╭─ Source records

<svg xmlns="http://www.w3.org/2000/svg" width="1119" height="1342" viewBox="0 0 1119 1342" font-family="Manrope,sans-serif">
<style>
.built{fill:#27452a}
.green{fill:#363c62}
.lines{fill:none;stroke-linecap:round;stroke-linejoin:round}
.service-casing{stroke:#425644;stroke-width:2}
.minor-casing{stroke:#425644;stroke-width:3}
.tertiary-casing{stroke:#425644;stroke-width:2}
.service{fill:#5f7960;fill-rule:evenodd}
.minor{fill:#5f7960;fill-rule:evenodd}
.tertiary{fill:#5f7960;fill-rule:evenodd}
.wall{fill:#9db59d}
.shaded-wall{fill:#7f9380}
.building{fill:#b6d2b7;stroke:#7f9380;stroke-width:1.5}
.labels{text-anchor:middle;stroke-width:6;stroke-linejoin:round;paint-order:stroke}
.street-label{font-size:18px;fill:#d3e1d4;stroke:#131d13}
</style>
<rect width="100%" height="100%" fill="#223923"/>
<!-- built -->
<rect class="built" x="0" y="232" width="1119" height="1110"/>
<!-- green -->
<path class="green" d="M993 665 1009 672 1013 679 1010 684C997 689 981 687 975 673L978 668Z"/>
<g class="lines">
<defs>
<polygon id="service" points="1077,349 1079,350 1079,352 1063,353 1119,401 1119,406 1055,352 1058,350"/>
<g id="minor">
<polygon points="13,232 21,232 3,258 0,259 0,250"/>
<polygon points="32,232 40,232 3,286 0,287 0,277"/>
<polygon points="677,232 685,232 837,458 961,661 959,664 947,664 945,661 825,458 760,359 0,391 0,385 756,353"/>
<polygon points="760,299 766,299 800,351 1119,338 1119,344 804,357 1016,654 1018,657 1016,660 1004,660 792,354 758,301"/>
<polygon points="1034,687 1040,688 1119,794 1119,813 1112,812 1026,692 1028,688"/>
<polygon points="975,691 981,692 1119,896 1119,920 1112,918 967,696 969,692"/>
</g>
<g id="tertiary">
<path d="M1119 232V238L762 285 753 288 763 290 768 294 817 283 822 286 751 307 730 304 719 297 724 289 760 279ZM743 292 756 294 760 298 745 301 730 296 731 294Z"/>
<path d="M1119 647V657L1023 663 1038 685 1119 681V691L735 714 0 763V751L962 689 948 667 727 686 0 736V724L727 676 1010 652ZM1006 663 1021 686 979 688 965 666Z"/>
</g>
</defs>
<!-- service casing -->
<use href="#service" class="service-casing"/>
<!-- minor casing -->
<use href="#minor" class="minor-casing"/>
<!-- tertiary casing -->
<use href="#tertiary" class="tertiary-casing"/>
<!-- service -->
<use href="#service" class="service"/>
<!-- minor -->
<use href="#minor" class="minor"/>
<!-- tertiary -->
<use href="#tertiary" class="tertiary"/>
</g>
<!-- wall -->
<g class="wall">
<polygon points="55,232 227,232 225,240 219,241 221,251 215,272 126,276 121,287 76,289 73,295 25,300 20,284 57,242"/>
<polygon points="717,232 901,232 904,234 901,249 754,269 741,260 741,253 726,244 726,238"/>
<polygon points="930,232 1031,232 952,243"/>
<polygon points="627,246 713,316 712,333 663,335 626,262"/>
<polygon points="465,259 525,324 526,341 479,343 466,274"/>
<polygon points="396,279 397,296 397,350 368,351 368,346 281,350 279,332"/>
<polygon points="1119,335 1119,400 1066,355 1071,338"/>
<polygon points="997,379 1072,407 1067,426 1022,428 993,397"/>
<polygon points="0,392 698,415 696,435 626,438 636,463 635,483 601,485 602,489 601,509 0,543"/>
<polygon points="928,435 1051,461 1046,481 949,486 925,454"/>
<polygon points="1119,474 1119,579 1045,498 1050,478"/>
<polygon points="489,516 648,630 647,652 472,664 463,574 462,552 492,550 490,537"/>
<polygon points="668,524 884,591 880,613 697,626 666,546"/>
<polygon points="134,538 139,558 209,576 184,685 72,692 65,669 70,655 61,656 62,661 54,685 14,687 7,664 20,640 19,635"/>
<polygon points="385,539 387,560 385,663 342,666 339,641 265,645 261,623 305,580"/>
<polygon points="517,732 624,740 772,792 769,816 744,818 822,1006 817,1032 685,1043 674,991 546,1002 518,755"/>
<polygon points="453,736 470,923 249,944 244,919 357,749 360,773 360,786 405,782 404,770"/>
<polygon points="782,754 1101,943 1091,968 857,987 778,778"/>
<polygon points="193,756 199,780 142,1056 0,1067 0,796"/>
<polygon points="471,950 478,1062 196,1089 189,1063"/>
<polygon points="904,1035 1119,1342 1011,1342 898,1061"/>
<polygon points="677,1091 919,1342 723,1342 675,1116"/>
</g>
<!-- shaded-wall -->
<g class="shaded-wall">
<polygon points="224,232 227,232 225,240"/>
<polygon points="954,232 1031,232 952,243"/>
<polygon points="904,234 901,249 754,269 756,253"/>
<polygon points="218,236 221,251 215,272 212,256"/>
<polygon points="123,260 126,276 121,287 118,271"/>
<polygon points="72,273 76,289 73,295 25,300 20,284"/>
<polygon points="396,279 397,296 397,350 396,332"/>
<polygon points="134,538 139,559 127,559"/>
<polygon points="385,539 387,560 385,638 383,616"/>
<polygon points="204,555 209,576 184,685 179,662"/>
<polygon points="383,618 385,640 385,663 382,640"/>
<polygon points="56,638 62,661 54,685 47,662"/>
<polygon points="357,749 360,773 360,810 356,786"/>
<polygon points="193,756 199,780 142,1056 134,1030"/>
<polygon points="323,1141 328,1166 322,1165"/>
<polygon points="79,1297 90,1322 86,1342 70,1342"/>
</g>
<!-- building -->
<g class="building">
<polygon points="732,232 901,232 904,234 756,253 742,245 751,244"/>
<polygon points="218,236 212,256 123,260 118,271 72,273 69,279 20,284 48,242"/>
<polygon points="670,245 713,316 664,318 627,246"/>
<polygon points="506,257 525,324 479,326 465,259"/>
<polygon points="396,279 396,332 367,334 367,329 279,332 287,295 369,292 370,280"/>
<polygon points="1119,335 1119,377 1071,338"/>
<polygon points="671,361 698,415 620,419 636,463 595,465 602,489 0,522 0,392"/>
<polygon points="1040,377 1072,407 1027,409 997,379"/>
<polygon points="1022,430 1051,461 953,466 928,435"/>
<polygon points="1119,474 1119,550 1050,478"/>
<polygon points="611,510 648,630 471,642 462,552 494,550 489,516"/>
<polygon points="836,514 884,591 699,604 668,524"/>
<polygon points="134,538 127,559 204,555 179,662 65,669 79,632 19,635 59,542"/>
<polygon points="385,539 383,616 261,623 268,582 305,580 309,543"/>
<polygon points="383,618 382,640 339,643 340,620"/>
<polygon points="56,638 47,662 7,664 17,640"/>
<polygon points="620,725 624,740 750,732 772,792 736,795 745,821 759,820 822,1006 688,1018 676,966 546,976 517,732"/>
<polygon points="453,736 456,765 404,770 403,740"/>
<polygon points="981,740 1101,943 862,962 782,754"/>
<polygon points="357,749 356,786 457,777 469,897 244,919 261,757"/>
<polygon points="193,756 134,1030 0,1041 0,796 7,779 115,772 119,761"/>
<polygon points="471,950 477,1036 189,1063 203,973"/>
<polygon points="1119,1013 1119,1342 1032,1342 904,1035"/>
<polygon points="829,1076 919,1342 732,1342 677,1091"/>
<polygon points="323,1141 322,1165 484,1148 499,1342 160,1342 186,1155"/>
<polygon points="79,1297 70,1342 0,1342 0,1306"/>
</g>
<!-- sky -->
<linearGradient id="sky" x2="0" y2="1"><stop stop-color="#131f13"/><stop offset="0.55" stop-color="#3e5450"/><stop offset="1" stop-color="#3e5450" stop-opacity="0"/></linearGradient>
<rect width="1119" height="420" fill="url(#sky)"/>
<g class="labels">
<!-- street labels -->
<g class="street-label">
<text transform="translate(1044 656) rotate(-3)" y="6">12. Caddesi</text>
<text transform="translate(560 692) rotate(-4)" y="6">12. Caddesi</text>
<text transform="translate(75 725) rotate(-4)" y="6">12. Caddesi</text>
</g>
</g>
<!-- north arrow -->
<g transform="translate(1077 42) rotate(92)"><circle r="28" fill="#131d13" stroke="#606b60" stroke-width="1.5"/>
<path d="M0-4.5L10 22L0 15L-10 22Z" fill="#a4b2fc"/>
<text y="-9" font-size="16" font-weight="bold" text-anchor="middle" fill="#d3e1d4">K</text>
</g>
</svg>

╰─
╭─ Source records

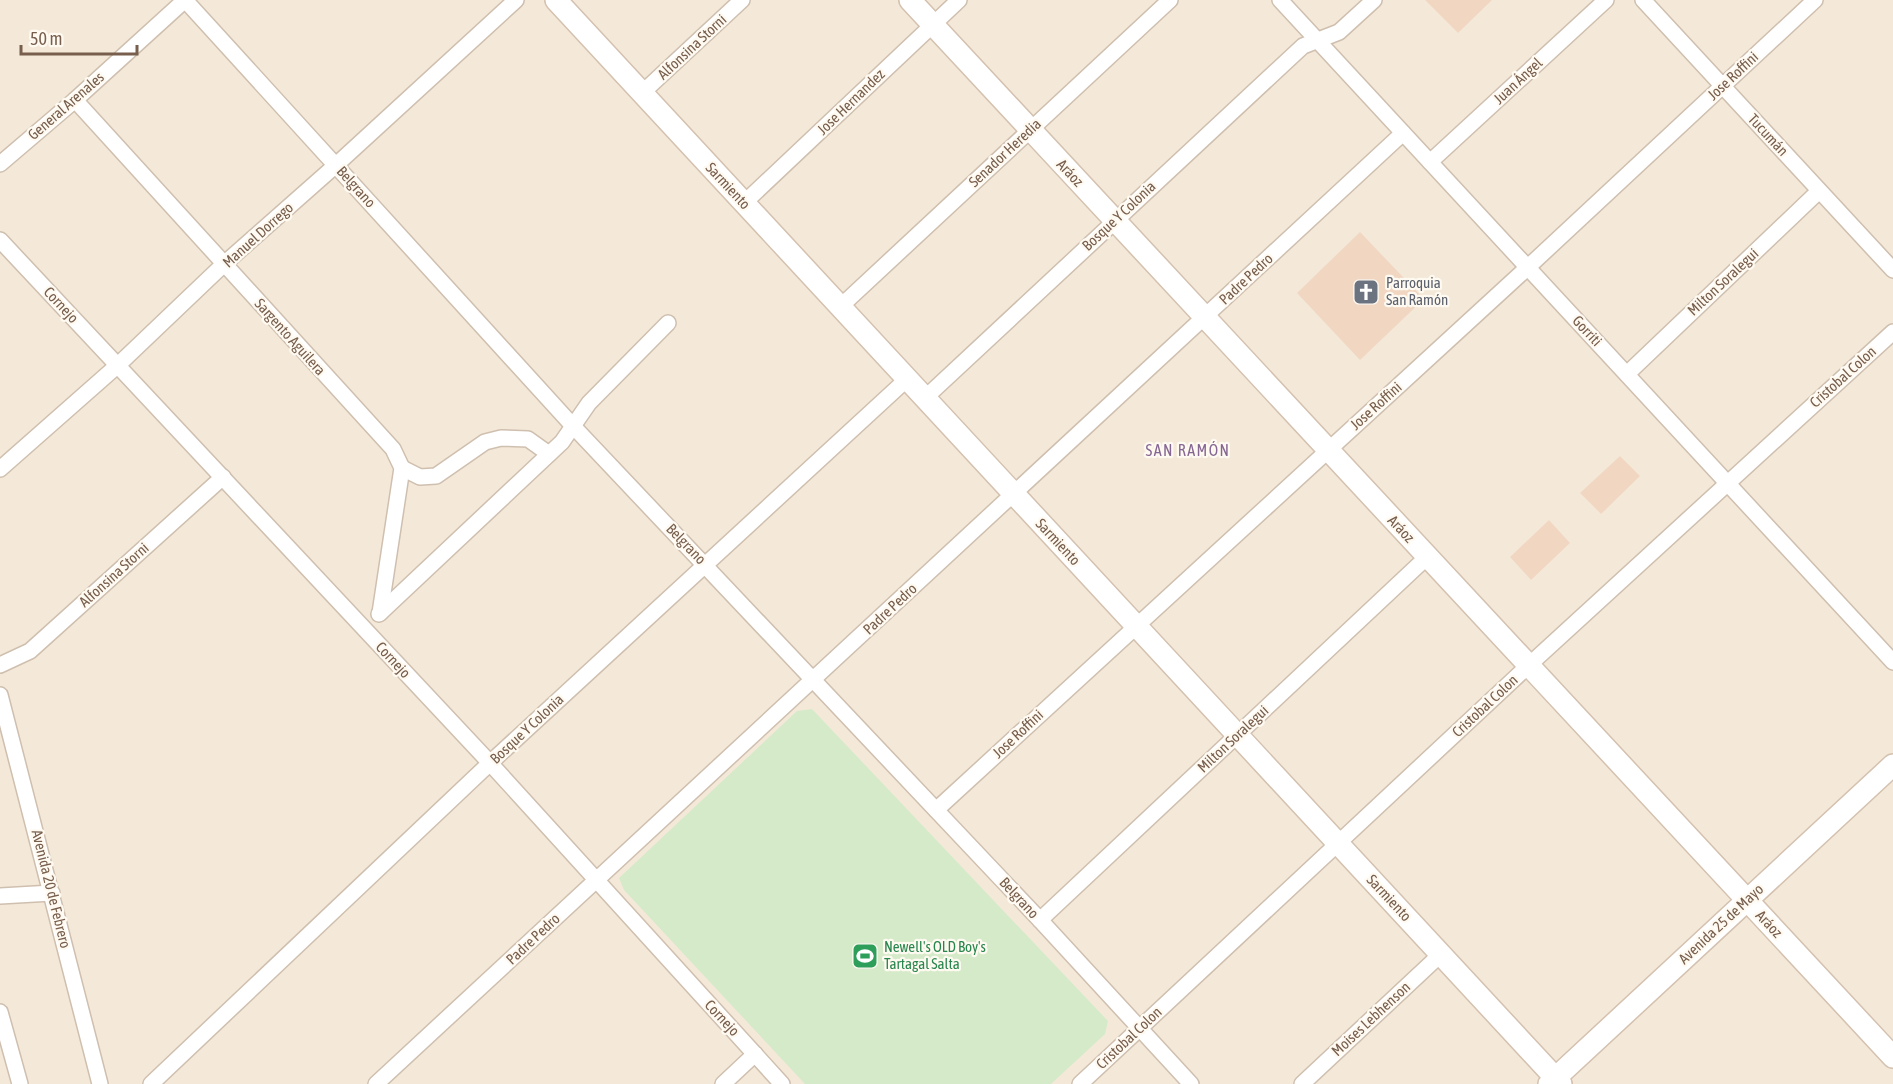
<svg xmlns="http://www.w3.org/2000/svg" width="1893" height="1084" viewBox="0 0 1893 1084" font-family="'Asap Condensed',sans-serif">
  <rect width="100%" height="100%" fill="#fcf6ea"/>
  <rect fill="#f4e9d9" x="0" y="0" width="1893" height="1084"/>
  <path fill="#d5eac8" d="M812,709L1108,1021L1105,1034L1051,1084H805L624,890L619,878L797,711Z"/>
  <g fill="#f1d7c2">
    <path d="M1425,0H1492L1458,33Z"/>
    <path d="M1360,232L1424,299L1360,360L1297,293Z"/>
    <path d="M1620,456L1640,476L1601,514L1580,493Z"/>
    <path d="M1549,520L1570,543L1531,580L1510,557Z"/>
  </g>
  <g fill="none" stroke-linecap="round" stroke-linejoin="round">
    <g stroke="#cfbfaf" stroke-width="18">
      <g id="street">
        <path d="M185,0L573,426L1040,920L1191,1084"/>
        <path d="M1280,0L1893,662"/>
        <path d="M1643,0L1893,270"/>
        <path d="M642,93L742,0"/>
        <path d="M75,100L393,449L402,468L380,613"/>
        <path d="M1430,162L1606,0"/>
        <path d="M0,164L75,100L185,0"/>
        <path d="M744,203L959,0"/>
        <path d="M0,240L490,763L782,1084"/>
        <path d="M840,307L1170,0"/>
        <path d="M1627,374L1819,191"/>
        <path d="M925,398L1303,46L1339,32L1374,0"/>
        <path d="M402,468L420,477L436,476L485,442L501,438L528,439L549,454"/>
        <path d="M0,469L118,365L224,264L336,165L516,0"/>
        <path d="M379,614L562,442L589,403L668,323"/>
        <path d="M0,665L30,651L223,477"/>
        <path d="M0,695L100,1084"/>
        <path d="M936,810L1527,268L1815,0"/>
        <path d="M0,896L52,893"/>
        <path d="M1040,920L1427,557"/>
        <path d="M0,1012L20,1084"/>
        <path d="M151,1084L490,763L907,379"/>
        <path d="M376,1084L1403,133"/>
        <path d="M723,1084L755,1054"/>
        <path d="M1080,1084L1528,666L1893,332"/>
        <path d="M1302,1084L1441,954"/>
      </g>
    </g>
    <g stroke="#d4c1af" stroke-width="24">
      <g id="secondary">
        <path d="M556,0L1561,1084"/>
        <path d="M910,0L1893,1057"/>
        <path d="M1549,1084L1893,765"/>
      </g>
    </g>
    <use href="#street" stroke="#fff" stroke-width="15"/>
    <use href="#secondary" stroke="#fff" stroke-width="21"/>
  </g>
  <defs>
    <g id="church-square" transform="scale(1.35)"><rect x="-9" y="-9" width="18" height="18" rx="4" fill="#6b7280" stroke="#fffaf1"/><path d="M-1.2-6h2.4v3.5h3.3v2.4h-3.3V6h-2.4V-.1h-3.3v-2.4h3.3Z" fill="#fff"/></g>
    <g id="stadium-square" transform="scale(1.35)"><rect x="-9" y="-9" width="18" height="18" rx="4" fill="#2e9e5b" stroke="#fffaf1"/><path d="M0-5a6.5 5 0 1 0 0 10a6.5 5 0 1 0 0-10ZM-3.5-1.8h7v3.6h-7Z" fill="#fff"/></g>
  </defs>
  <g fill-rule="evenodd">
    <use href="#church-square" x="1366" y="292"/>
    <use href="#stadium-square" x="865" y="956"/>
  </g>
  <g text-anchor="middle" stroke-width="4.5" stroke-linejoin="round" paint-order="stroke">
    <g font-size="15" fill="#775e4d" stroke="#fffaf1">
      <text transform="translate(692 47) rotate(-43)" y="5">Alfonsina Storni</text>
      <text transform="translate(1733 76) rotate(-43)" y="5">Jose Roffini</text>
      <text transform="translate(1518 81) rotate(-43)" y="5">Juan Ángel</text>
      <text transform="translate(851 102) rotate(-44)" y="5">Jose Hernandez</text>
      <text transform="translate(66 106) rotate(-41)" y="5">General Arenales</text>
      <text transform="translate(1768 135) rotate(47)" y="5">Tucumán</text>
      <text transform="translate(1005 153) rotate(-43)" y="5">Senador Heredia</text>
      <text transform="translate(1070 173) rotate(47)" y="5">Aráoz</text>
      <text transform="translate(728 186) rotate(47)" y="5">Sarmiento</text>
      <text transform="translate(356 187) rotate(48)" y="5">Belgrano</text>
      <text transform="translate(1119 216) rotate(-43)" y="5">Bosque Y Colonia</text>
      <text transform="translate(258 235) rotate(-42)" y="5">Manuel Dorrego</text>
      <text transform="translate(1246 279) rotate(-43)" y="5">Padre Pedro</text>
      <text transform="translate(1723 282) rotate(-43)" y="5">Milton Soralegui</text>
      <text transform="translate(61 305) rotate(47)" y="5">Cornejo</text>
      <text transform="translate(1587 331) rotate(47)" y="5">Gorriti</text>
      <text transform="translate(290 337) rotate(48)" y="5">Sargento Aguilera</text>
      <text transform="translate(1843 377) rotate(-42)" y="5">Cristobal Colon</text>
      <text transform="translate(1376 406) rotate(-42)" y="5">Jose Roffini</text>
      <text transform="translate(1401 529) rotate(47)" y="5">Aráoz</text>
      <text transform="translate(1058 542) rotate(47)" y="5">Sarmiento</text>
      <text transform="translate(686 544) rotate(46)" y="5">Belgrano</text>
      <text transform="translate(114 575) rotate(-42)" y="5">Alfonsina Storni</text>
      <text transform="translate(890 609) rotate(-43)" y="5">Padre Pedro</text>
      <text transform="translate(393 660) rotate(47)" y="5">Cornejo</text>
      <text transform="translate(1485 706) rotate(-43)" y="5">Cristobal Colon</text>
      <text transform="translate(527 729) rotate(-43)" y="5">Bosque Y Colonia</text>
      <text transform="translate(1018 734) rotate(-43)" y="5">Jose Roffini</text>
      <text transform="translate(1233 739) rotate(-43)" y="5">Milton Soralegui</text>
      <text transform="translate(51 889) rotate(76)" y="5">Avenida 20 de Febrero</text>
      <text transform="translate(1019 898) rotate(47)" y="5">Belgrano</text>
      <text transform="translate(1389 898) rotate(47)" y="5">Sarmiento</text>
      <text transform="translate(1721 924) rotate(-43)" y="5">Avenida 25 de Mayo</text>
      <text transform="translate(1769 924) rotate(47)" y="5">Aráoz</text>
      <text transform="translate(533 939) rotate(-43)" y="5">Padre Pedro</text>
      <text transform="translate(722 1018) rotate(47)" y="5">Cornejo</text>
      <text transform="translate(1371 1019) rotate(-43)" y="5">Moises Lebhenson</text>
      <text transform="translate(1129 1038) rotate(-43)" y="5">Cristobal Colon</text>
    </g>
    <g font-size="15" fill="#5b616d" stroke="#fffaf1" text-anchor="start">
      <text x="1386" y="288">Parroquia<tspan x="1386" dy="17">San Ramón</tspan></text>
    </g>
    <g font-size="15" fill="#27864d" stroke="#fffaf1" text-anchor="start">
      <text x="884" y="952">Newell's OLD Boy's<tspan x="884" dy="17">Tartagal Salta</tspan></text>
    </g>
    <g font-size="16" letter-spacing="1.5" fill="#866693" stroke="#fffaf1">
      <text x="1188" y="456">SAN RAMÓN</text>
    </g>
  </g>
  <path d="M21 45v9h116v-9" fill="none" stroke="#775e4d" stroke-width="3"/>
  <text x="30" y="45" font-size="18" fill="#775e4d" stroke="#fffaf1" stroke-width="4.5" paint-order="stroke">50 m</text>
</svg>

╰─

Work order: When a line in the records above holds "linecap", that line is to be reported.

Your response:
.lines{fill:none;stroke-linecap:round;stroke-linejoin:round}
  <g fill="none" stroke-linecap="round" stroke-linejoin="round">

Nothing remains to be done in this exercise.